Google it. or check the RCAC website.


----------



## ciccapt (21 Mar 2006)

What's all this about highland headdress?  2835 Niagara Falls RCACC is affiliated with an artillery unit, and therefore wears a green beret with an artillery badge.
I am a CIC capt with one of The Ontario Regiment cadet corps who, as was previously posted, has invited 2835 cadets to our JLC/SLC at Blackdown for at least the past three years.  They are a good corps, with some good cadets and good officers.  Keep it up.


----------



## S.Stewart (21 Mar 2006)

ciccapt said:
			
		

> What's all this about highland headdress?  2835 Niagara Falls RCACC is affiliated with an artillery unit, and therefore wears a green beret with an artillery badge.
> I am a CIC capt with one of The Ontario Regiment cadet corps who, as was previously posted, has invited 2835 cadets to our JLC/SLC at Blackdown for at least the past three years.  They are a good corps, with some good cadets and good officers.  Keep it up.

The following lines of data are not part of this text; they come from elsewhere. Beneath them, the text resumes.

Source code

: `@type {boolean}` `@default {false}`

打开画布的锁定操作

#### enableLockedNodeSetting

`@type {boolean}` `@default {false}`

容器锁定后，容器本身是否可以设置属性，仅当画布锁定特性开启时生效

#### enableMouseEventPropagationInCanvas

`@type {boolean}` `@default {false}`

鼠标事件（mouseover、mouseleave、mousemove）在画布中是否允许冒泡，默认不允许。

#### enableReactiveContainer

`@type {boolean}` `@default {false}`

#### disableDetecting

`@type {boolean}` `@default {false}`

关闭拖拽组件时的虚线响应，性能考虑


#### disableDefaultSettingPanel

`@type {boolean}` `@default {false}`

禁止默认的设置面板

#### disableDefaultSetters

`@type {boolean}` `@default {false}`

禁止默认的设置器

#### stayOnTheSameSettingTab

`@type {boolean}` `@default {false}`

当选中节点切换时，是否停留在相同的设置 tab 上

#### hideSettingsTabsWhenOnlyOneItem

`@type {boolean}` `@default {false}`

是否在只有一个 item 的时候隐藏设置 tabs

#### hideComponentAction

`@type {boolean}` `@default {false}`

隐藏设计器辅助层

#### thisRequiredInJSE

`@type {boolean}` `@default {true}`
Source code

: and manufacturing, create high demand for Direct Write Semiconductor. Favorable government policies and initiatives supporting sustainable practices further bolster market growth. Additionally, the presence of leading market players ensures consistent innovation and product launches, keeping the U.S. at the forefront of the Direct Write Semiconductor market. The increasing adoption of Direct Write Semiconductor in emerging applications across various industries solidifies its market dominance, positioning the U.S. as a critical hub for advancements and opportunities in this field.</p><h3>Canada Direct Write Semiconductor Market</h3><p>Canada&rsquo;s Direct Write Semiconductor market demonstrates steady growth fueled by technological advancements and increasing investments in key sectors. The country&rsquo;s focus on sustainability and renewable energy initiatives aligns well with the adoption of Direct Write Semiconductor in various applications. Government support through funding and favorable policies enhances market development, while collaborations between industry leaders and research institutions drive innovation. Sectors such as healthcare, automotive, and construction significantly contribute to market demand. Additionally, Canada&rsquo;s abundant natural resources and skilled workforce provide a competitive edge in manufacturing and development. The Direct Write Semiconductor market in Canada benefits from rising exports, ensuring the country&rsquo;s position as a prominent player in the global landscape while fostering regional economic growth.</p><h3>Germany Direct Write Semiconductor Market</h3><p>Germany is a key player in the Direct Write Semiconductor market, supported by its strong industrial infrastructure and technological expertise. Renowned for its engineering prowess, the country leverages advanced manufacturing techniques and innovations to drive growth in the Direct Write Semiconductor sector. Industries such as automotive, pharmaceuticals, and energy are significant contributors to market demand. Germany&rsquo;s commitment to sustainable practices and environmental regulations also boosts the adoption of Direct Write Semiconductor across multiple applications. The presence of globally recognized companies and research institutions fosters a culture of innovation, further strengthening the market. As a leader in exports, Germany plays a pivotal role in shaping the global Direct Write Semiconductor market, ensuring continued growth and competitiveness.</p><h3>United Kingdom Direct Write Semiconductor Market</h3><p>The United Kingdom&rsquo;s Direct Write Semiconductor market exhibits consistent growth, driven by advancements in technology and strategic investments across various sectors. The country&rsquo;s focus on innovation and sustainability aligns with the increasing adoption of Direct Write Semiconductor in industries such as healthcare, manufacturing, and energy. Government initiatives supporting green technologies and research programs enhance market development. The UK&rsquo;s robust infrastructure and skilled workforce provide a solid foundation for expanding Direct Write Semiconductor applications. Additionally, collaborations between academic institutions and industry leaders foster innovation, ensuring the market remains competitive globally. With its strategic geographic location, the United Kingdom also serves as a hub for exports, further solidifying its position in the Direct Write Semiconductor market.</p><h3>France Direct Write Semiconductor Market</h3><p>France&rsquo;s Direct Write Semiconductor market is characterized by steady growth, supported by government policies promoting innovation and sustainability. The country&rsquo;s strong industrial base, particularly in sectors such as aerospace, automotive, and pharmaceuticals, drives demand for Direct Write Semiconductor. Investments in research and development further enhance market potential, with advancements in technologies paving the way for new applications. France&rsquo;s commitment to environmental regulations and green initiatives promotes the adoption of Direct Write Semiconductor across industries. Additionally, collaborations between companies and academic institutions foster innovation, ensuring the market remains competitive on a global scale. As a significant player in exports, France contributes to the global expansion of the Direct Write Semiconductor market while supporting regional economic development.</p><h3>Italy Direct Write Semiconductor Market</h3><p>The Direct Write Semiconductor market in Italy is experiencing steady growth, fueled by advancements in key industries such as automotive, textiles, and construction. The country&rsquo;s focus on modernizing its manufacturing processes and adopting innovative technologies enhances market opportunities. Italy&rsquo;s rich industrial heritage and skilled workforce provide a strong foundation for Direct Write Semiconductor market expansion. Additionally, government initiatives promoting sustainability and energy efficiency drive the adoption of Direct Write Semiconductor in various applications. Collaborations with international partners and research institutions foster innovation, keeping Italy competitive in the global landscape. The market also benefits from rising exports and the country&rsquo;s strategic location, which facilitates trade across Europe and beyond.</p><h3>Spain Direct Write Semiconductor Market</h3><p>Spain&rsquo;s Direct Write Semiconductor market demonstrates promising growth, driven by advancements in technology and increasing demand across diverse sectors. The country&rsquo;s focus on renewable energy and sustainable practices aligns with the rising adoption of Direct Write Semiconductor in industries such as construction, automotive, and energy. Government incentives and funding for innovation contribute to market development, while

Yeah I was there the first year we were invited to do that course with your cadet corps, and yeah we are not a highland regt by any means, your correct, green beret with arty capbrass, actually when I was invited on your JLC/SLC course, I ended up being staff, I didnt have my NSCE, but I had 7 years of cadets and 2 years of staff going for a 3rd, and I had been teaching since silver star, thats pretty much NSCE in the bag..I just never bothered to take it....didnt need to...in my last year of cadets it wasnt gonna do me any good..lol.

That whole setup with the ONTRS is a interesting deal, although the year I was out with you guys, it was brutally cold..lol.


----------



## cadet-drum-major (22 Apr 2006)

I know a few cadets in the 2853 Niagra falls area. They did JLC/ SLC with my regiment. It was a fun experience, instead of being with the sister corps as always, they came and made the week an experience. JLC/ SLC 2006 was AMAZING!


----------